La parte más complicada del material es su tercer acto, y es la que da cabida a algunos de los mejores y más conmovedores momentos que experimentarás en el cine este año. Agnes resuelve viajar a Londres para ver por sí misma la obra de teatro titulada con el nombre, o casi, de su hijo, y encuentra allí a su esposo interpretando al fantasma del padre de Hamlet y al príncipe Hamlet (Noah Jupe, hermano de Jacobi en la vida real) como una suerte de espejo del futuro de la vida que pudo haber tenido su hijo.
Hamlet es una obra sobre muchas cosas, un relato oscuro de muerte y venganza, pero también sobre el luto y sus ramificaciones tenebrosas, y en buena parte sobre “los misterios que no están al alcance de nuestra filosofía”. Y este es otro aspecto donde Hamnet se engrandece, en cómo captura lo que pertenece a “otro mundo”, sin caer de lleno en lo sobrenatural pero sin refutar la posibilidad de un espacio para lo sagrado en comunicación con lo humano.
A la luz de Hamnet tenemos la oportunidad, que a día de hoy ya creeríamos irrisoria, de ver esta particular obra de Shakespeare con nuevos ojos, con los primeros e iniciales para ser más precisos. Escuchar a Mescal o Jupe recitar palabras tan bien reverenciadas y conocidas como algo inédito es un prodigio en sí mismo. Y aún más increíble es verlo a través de los ojos y la gestualidad de Buckley encarnando a Agnes, maravillada como cualquier otro miembro de la audiencia por ser una de las primeras personas que confrontan la belleza, el dolor y la sabiduría de lo representado, pero también como testigo de lo contenido detrás de ello y que ella conoce mejor que nadie; no solo por su relación con el autor, sino por los confines de su pena misma encontrando el momento adecuado y necesario para dejar ir. Buckley y Mescal nunca han estado mejor, ofreciendo aquí dos de las actuaciones más destacadas del 2025. Entretanto, Zhao ha hecho lo que quizá consideremos luego como la obra maestra definitiva de su carrera y, naturalmente, una de las mejores películas del año.

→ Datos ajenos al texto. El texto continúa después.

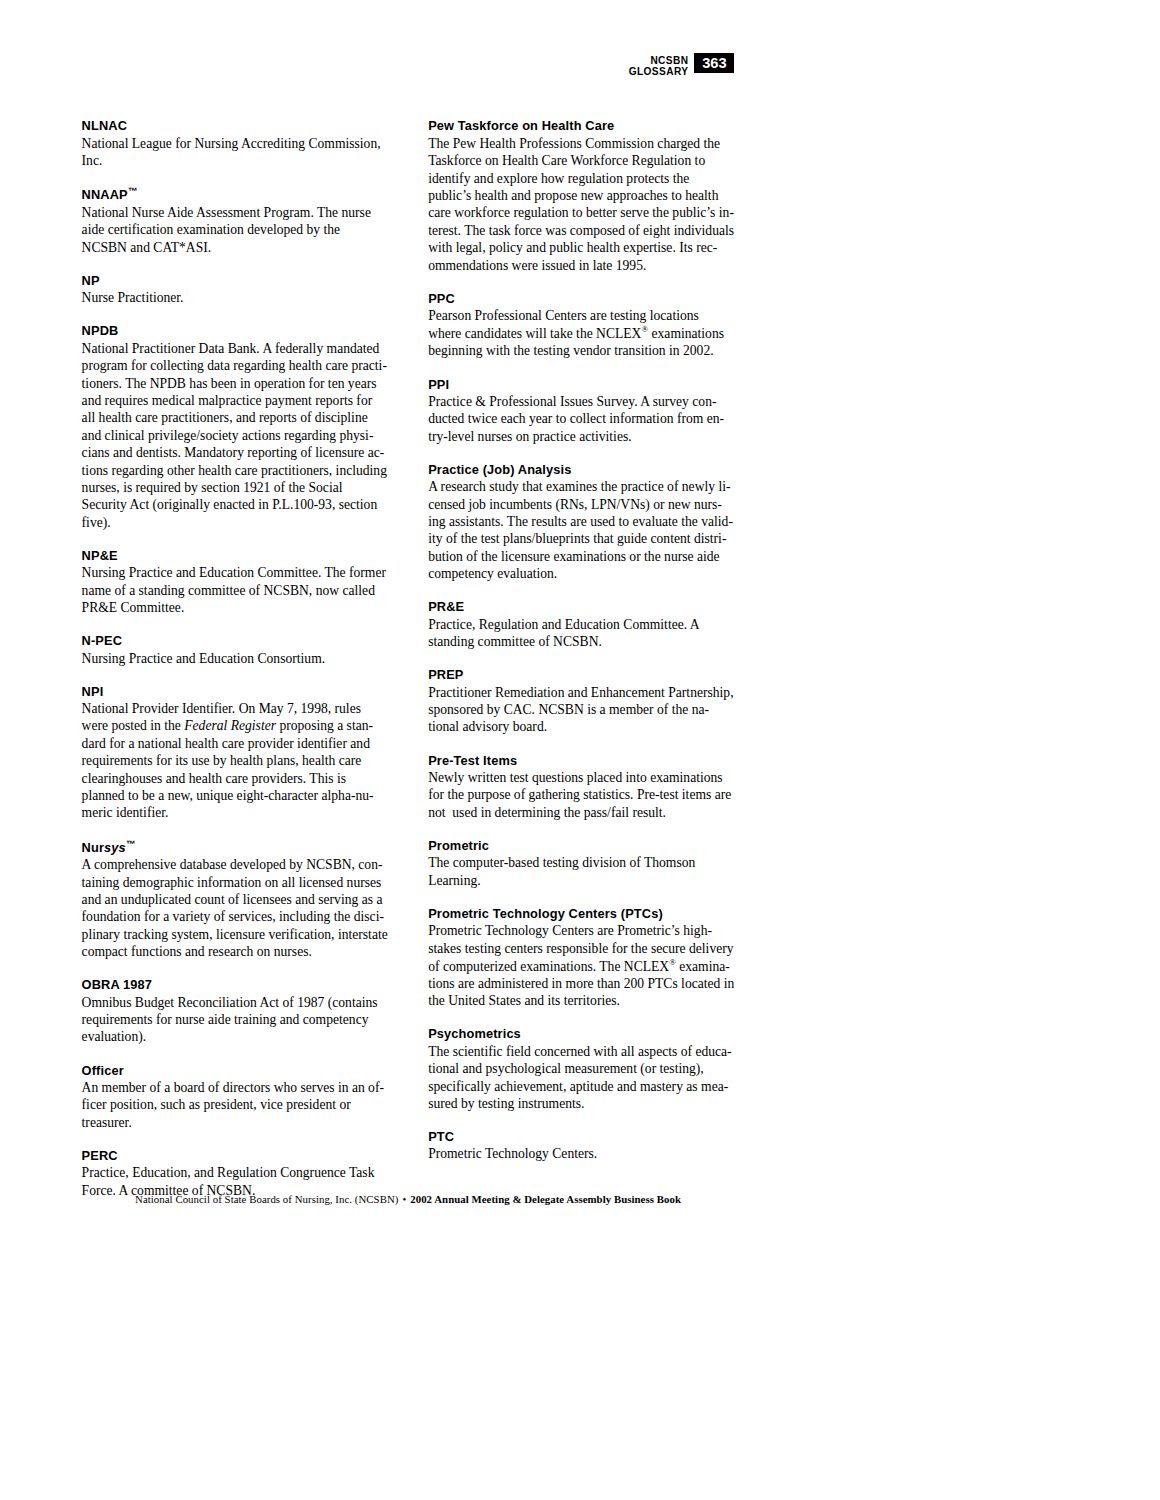NCSBN
GLOSSARY
363
NLNAC
National League for Nursing Accrediting Commission, Inc.
NNAAP™
National Nurse Aide Assessment Program. The nurse aide certification examination developed by the NCSBN and CAT*ASI.
NP
Nurse Practitioner.
NPDB
National Practitioner Data Bank. A federally mandated program for collecting data regarding health care practitioners. The NPDB has been in operation for ten years and requires medical malpractice payment reports for all health care practitioners, and reports of discipline and clinical privilege/society actions regarding physicians and dentists. Mandatory reporting of licensure actions regarding other health care practitioners, including nurses, is required by section 1921 of the Social Security Act (originally enacted in P.L.100-93, section five).
NP&E
Nursing Practice and Education Committee. The former name of a standing committee of NCSBN, now called PR&E Committee.
N-PEC
Nursing Practice and Education Consortium.
NPI
National Provider Identifier. On May 7, 1998, rules were posted in the Federal Register proposing a standard for a national health care provider identifier and requirements for its use by health plans, health care clearinghouses and health care providers. This is planned to be a new, unique eight-character alpha-numeric identifier.
Nursys™
A comprehensive database developed by NCSBN, containing demographic information on all licensed nurses and an unduplicated count of licensees and serving as a foundation for a variety of services, including the disciplinary tracking system, licensure verification, interstate compact functions and research on nurses.
OBRA 1987
Omnibus Budget Reconciliation Act of 1987 (contains requirements for nurse aide training and competency evaluation).
Officer
An member of a board of directors who serves in an officer position, such as president, vice president or treasurer.
PERC
Practice, Education, and Regulation Congruence Task Force. A committee of NCSBN.
Pew Taskforce on Health Care
The Pew Health Professions Commission charged the Taskforce on Health Care Workforce Regulation to identify and explore how regulation protects the public’s health and propose new approaches to health care workforce regulation to better serve the public’s interest. The task force was composed of eight individuals with legal, policy and public health expertise. Its recommendations were issued in late 1995.
PPC
Pearson Professional Centers are testing locations where candidates will take the NCLEX® examinations beginning with the testing vendor transition in 2002.
PPI
Practice & Professional Issues Survey. A survey conducted twice each year to collect information from entry-level nurses on practice activities.
Practice (Job) Analysis
A research study that examines the practice of newly licensed job incumbents (RNs, LPN/VNs) or new nursing assistants. The results are used to evaluate the validity of the test plans/blueprints that guide content distribution of the licensure examinations or the nurse aide competency evaluation.
PR&E
Practice, Regulation and Education Committee. A standing committee of NCSBN.
PREP
Practitioner Remediation and Enhancement Partnership, sponsored by CAC. NCSBN is a member of the national advisory board.
Pre-Test Items
Newly written test questions placed into examinations for the purpose of gathering statistics. Pre-test items are not used in determining the pass/fail result.
Prometric
The computer-based testing division of Thomson Learning.
Prometric Technology Centers (PTCs)
Prometric Technology Centers are Prometric’s high-stakes testing centers responsible for the secure delivery of computerized examinations. The NCLEX® examinations are administered in more than 200 PTCs located in the United States and its territories.
Psychometrics
The scientific field concerned with all aspects of educational and psychological measurement (or testing), specifically achievement, aptitude and mastery as measured by testing instruments.
PTC
Prometric Technology Centers.
National Council of State Boards of Nursing, Inc. (NCSBN)•2002 Annual Meeting & Delegate Assembly Business Book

Escucharás mucho decir que Hamnet te hará llorar. Sí, con suerte lo hará. Y claro, la sobrecogedora contribución musical de Max Richter ayudará. Pero el jadeo y el llanto no sucederán como resultado de un film calculando tus emociones como si fuera un reloj mecánico, sino porque querrás llorar lo visto como una forma de alivio, porque vale la pena llorar por el arte en un mundo donde frecuentemente se olvida por qué lo hacemos. Hasta cierto punto, esta es también una inusual obra cinematográfica profundamente agnóstica, una que te hace considerar por qué a veces pareciera que un Dios (por ponerle un nombre) habita el arte. Y cómo eso es verdadero en Hamlet. Y cómo eso quizá podríamos considerarlo también cierto en Hamnet. Ahí lo tienes sucesivamente: el misterio de la muerte y el misterio del amor, como todo cuanto realmente importa para, a duras penas, comprender quiénes somos, por qué sentimos y qué podemos esperar cuando no hay respuestas. Solo unos pocos son capaces de penetrar esos misterios, incluso entre los mejores y más brillantes artistas. Quizá no todos debamos hacerlo, pero corresponde prestar atención cuando alguien se acerca lo suficiente. Como dijo Shakespeare: el resto es silencio.